Don’t get me wrong. I’m pretty confident in my abilities. After all, I support my family by writing (my husband is a stay-at-home dad). But I think that particular kind of “career” confidence comes from learning to distance myself from most of what I write about. It isn’t that I don’t care about the topics. In fact, I love to write about things like running and good nutrition and beautiful gardens. I enjoy researching, interviewing experts and pulling stories together, and I want to make sure that I do the best job I can on every assignment. I have no problem with edits, and when it comes to service-based stories or corporate copywriting projects, I don’t get married to the language of anything. If an editor tells me I missed the mark, I’m not going to cry and stress (too much); I’m going to take a deep breath and fix it. That’s because these pieces-for-hire rarely reflect the essence of me. They’re my job. They’re not who I am. (Personal essays are the exception to this, of course, and I have one coming out that is keeping me up at night, if you want to know the truth.) A reader doesn’t like my story on interval training? As long as my editor likes it, the reporting is sound, and I’ve done my job, I don’t so much care. The reader’s opinion is valuable, but I don’t take it personally.

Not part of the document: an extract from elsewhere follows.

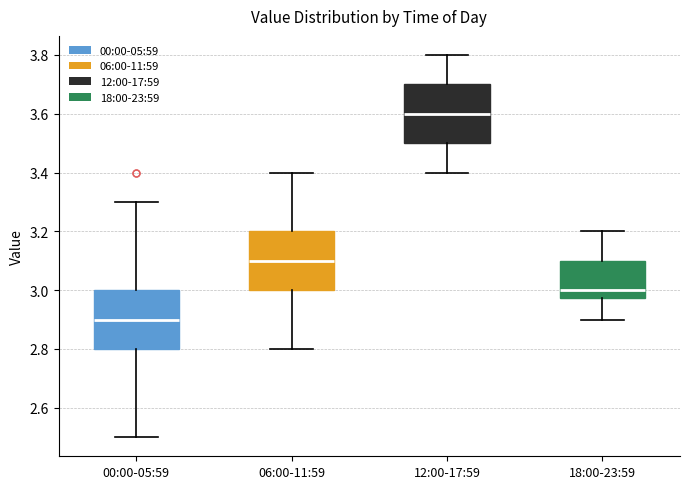

Which box's median line is the highest?

12:00-17:59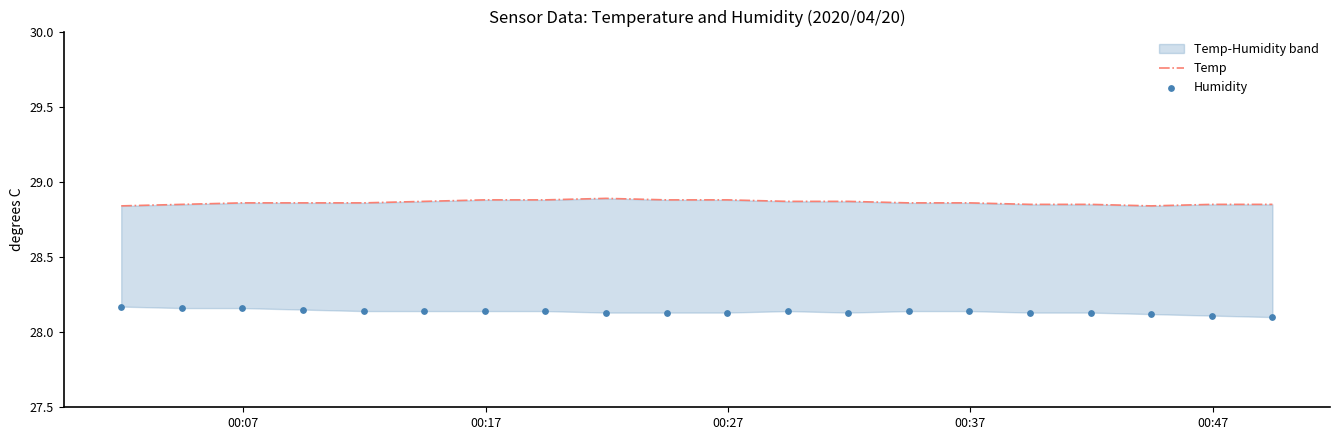

Is the value of Humidity at 7 greater than the value of Temp at 15?

No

But writing Sew Retro has been a whole other matter, where every single reader comment feels intensely personal! Having it out there is absolutely terrifying, because the book is a huge piece of me. It’s my (other) baby: it was this little seed of an idea, and I nurtured it and stayed up with it and listened to it have tantrums, and finally, it was ready to leave the nest (pardon the gooey, overly sentimental metaphor: I’m pregnant and hormonal!). As the reviews come in on blogs and on Amazon, I hold my breath every single time I start reading. Good comments make me smile (and thank you for all those good comments!), but then I’m on to the next thing.
It’s the biting comments that I can’t shake, and I find myself reading over and over again. I read a negative comment and think, “That’s it. I’ve failed. I’m terrible.” Of course, that feeling goes away eventually, but man, it’s crushing for those minutes or hours or days. For me, dealing with the negative criticism is an exhausting cycle: first, I’m mad at the reviewer (“you freaking idiot, you don’t know what you’re talking about”); then, I’m worried what others will think (“everyone will think my book is terrible and it will wind up in the sad 1/2-price bin!”); then starts the second-guessing (“what was I thinking, writing a book? Who am I to write a book? I’m ridiculous!”), and finally, finally, finally comes the acceptance (“hmm, okay, so this person didn’t like it. No big deal. You can’t please everyone.”)
I need a way to get to the final stage of acceptance and moving on much more quickly! I wonder if other authors go through this too, and if it’s more exacerbated with craft books, where the essence of your creativity is really out there, completely up for discussion and debate? I’d love to know how other authors/designers deal with this!
Until then, cue Morrissey (“please, please, please, let me get what I want this time . . .”).